The task:
Would you copy out each line of the records below that includes the word "Fish"?

[Collected data]
◆ ◆ ◆ ◆ ◆ ◆ ◆

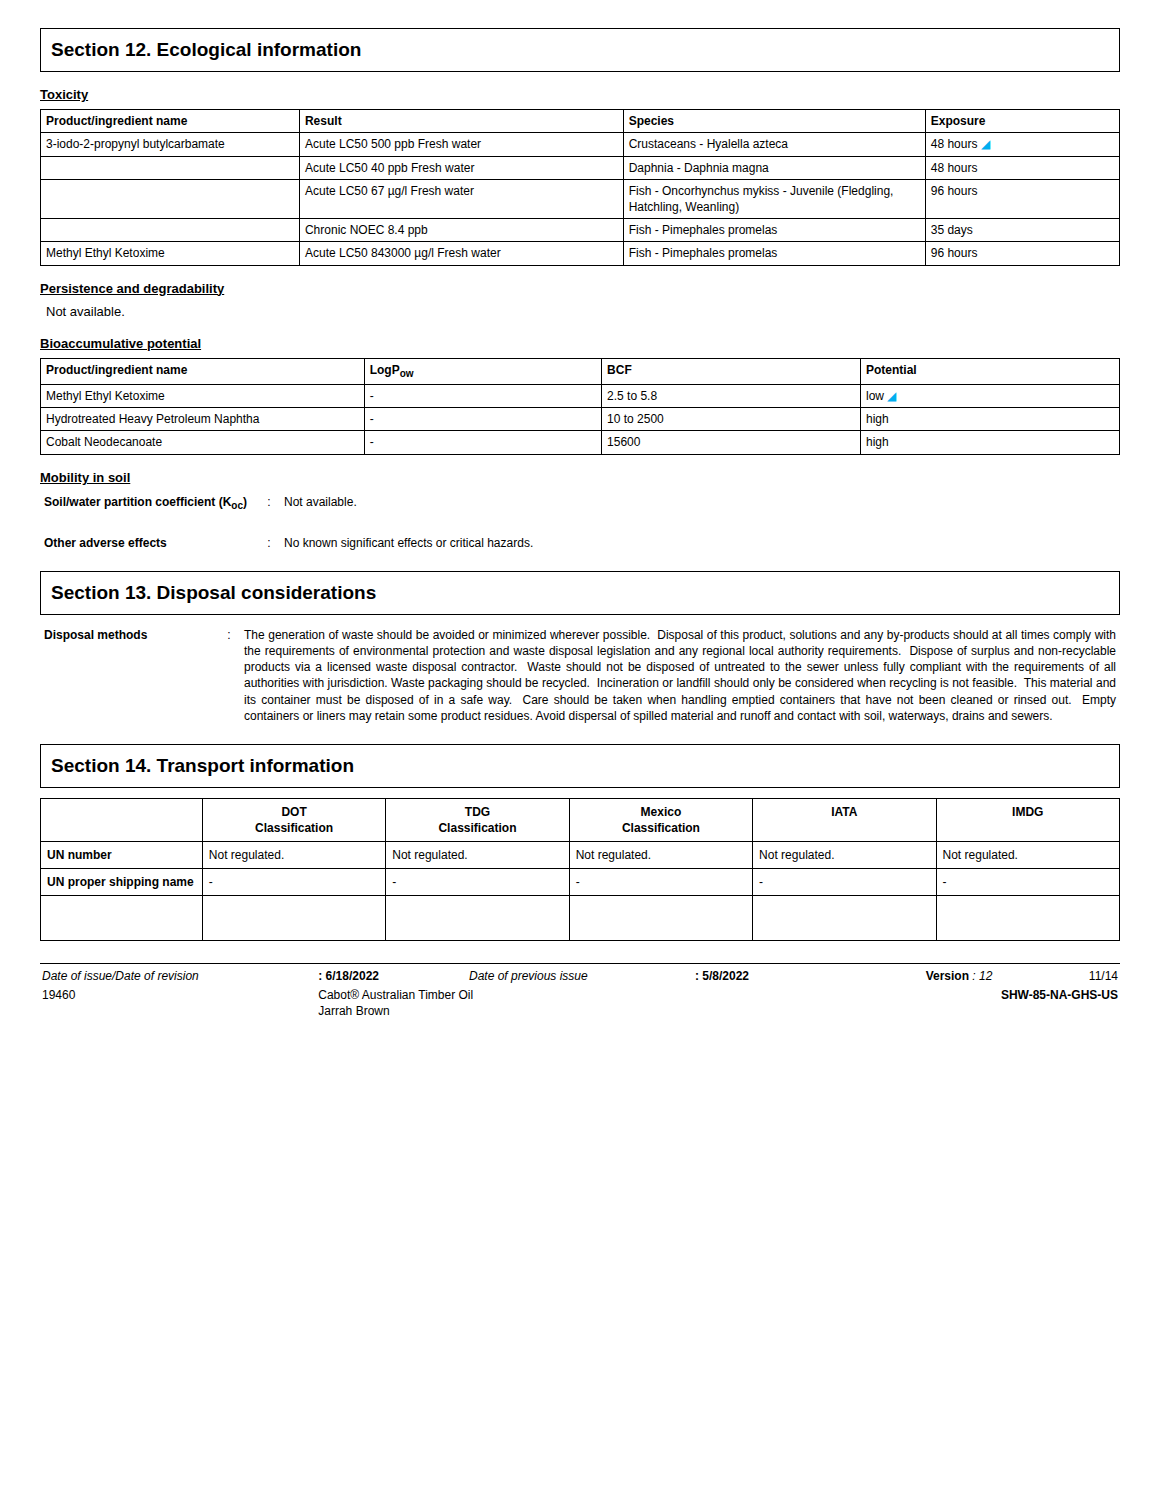Section 12. Ecological information
Toxicity
| Product/ingredient name | Result | Species | Exposure |
| --- | --- | --- | --- |
| 3-iodo-2-propynyl butylcarbamate | Acute LC50 500 ppb Fresh water | Crustaceans - Hyalella azteca | 48 hours ◢ |
| | Acute LC50 40 ppb Fresh water | Daphnia - Daphnia magna | 48 hours |
| | Acute LC50 67 µg/l Fresh water | Fish - Oncorhynchus mykiss - Juvenile (Fledgling, Hatchling, Weanling) | 96 hours |
| | Chronic NOEC 8.4 ppb | Fish - Pimephales promelas | 35 days |
| Methyl Ethyl Ketoxime | Acute LC50 843000 µg/l Fresh water | Fish - Pimephales promelas | 96 hours |
Persistence and degradability
Not available.
Bioaccumulative potential
| Product/ingredient name | LogP ow | BCF | Potential |
| --- | --- | --- | --- |
| Methyl Ethyl Ketoxime | - | 2.5 to 5.8 | low ◢ |
| Hydrotreated Heavy Petroleum Naphtha | - | 10 to 2500 | high |
| Cobalt Neodecanoate | - | 15600 | high |
Mobility in soil
| Soil/water partition coefficient (K oc ) | : | Not available. |
| Other adverse effects | : | No known significant effects or critical hazards. |
Section 13. Disposal considerations
| Disposal methods | : | The generation of waste should be avoided or minimized wherever possible. Disposal of this product, solutions and any by-products should at all times comply with the requirements of environmental protection and waste disposal legislation and any regional local authority requirements. Dispose of surplus and non-recyclable products via a licensed waste disposal contractor. Waste should not be disposed of untreated to the sewer unless fully compliant with the requirements of all authorities with jurisdiction. Waste packaging should be recycled. Incineration or landfill should only be considered when recycling is not feasible. This material and its container must be disposed of in a safe way. Care should be taken when handling emptied containers that have not been cleaned or rinsed out. Empty containers or liners may retain some product residues. Avoid dispersal of spilled material and runoff and contact with soil, waterways, drains and sewers. |
Section 14. Transport information
| | DOT Classification | TDG Classification | Mexico Classification | IATA | IMDG |
| --- | --- | --- | --- | --- | --- |
| UN number | Not regulated. | Not regulated. | Not regulated. | Not regulated. | Not regulated. |
| UN proper shipping name | - | - | - | - | - |
| Date of issue/Date of revision | : 6/18/2022 | Date of previous issue | : 5/8/2022 | Version : 12 | 11/14 |
| 19460 | Cabot® Australian Timber Oil Jarrah Brown | SHW-85-NA-GHS-US |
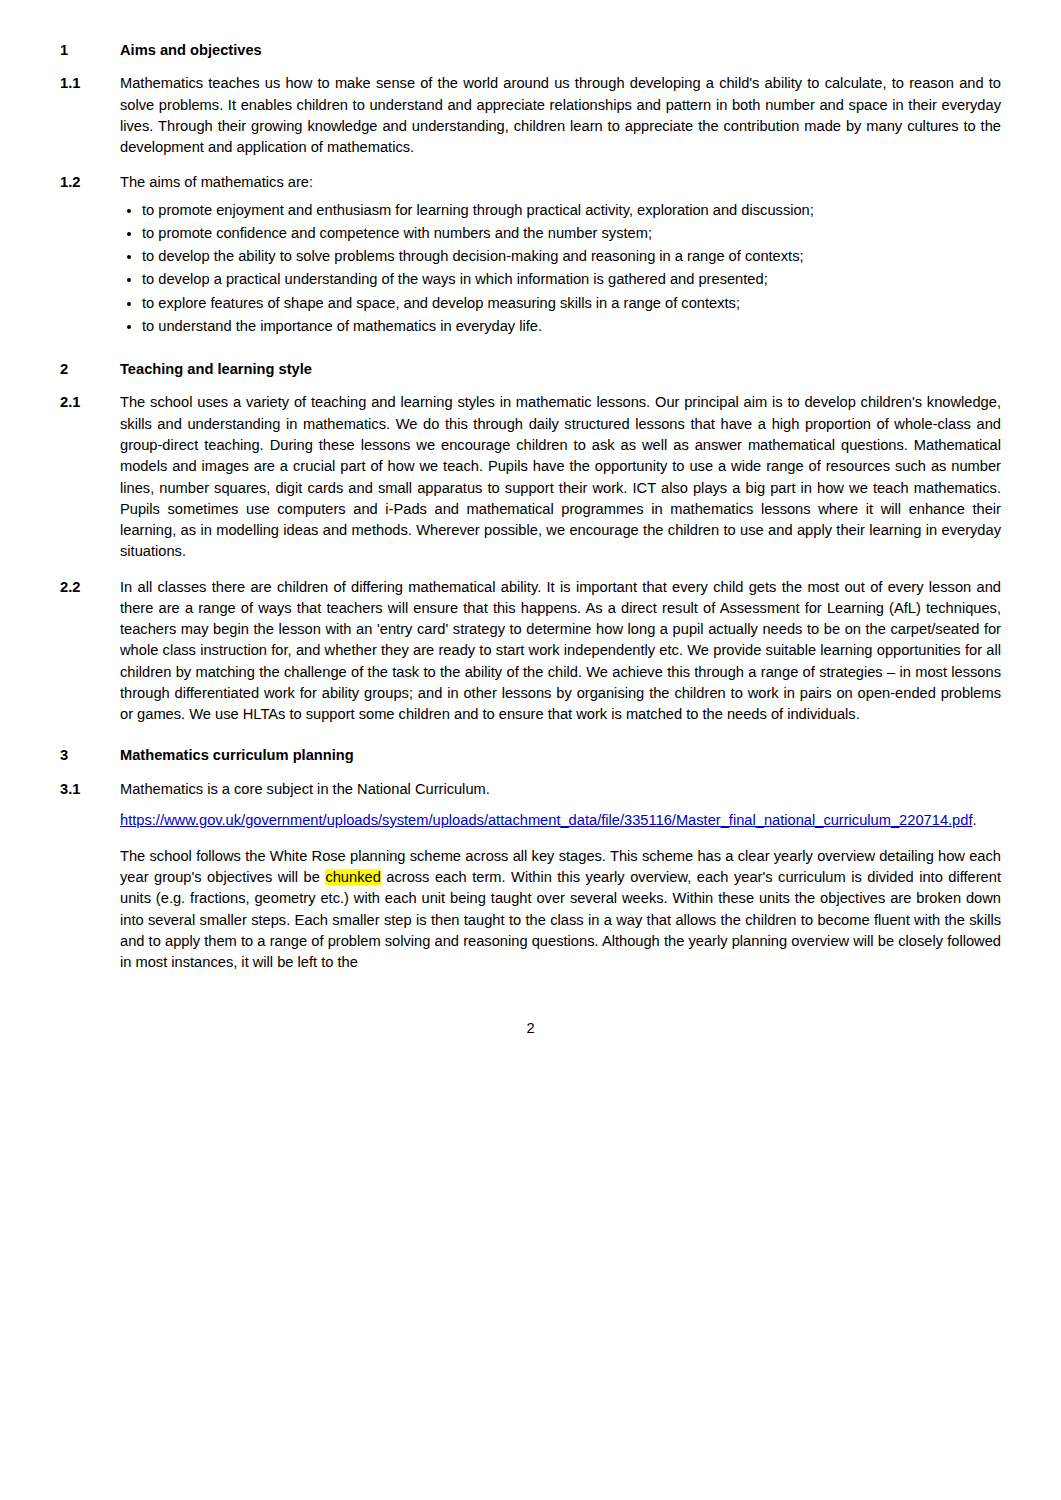1
Aims and objectives
1.1
Mathematics teaches us how to make sense of the world around us through developing a child's ability to calculate, to reason and to solve problems. It enables children to understand and appreciate relationships and pattern in both number and space in their everyday lives. Through their growing knowledge and understanding, children learn to appreciate the contribution made by many cultures to the development and application of mathematics.
1.2
The aims of mathematics are:
to promote enjoyment and enthusiasm for learning through practical activity, exploration and discussion;
to promote confidence and competence with numbers and the number system;
to develop the ability to solve problems through decision-making and reasoning in a range of contexts;
to develop a practical understanding of the ways in which information is gathered and presented;
to explore features of shape and space, and develop measuring skills in a range of contexts;
to understand the importance of mathematics in everyday life.
2
Teaching and learning style
2.1
The school uses a variety of teaching and learning styles in mathematic lessons. Our principal aim is to develop children's knowledge, skills and understanding in mathematics. We do this through daily structured lessons that have a high proportion of whole-class and group-direct teaching. During these lessons we encourage children to ask as well as answer mathematical questions. Mathematical models and images are a crucial part of how we teach. Pupils have the opportunity to use a wide range of resources such as number lines, number squares, digit cards and small apparatus to support their work. ICT also plays a big part in how we teach mathematics. Pupils sometimes use computers and i-Pads and mathematical programmes in mathematics lessons where it will enhance their learning, as in modelling ideas and methods. Wherever possible, we encourage the children to use and apply their learning in everyday situations.
2.2
In all classes there are children of differing mathematical ability. It is important that every child gets the most out of every lesson and there are a range of ways that teachers will ensure that this happens. As a direct result of Assessment for Learning (AfL) techniques, teachers may begin the lesson with an 'entry card' strategy to determine how long a pupil actually needs to be on the carpet/seated for whole class instruction for, and whether they are ready to start work independently etc. We provide suitable learning opportunities for all children by matching the challenge of the task to the ability of the child. We achieve this through a range of strategies – in most lessons through differentiated work for ability groups; and in other lessons by organising the children to work in pairs on open-ended problems or games. We use HLTAs to support some children and to ensure that work is matched to the needs of individuals.
3
Mathematics curriculum planning
3.1
Mathematics is a core subject in the National Curriculum.
.
https://www.gov.uk/government/uploads/system/uploads/attachment_data/file/335116/Master_final_national_curriculum_220714.pdf.
The school follows the White Rose planning scheme across all key stages. This scheme has a clear yearly overview detailing how each year group's objectives will be chunked across each term. Within this yearly overview, each year's curriculum is divided into different units (e.g. fractions, geometry etc.) with each unit being taught over several weeks. Within these units the objectives are broken down into several smaller steps. Each smaller step is then taught to the class in a way that allows the children to become fluent with the skills and to apply them to a range of problem solving and reasoning questions. Although the yearly planning overview will be closely followed in most instances, it will be left to the
2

◆ ◆ ◆ ◆ ◆ ◆ ◆

Task answer:
| | Acute LC50 67 µg/l Fresh water | Fish - Oncorhynchus mykiss - Juvenile (Fledgling, Hatchling, Weanling) | 96 hours |
| | Chronic NOEC 8.4 ppb | Fish - Pimephales promelas | 35 days |
| Methyl Ethyl Ketoxime | Acute LC50 843000 µg/l Fresh water | Fish - Pimephales promelas | 96 hours |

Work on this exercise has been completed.